WHAT IS EXPECTED:
What lines of the data include the string "complacency"? Copy them all.

(RECORDS FOR PROCESSING)

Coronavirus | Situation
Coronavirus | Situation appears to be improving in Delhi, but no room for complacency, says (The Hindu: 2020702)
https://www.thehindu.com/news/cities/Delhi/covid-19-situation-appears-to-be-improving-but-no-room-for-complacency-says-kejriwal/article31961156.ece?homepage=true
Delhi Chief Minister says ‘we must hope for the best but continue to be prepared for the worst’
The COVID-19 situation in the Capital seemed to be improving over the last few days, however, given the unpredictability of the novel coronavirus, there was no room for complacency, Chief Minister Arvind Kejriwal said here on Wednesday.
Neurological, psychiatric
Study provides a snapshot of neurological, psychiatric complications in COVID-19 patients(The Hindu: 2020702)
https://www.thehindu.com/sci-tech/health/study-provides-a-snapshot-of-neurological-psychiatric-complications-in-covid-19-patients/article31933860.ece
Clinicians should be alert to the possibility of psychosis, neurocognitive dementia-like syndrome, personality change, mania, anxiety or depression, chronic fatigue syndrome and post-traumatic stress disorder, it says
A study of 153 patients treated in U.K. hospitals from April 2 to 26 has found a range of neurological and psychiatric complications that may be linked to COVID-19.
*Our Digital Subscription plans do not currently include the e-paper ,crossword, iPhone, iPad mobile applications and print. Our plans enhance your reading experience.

(End RECORDS FOR PROCESSING)

RESPONSE:
Coronavirus | Situation appears to be improving in Delhi, but no room for complacency, says (The Hindu: 2020702)
https://www.thehindu.com/news/cities/Delhi/covid-19-situation-appears-to-be-improving-but-no-room-for-complacency-says-kejriwal/article31961156.ece?homepage=true
The COVID-19 situation in the Capital seemed to be improving over the last few days, however, given the unpredictability of the novel coronavirus, there was no room for complacency, Chief Minister Arvind Kejriwal said here on Wednesday.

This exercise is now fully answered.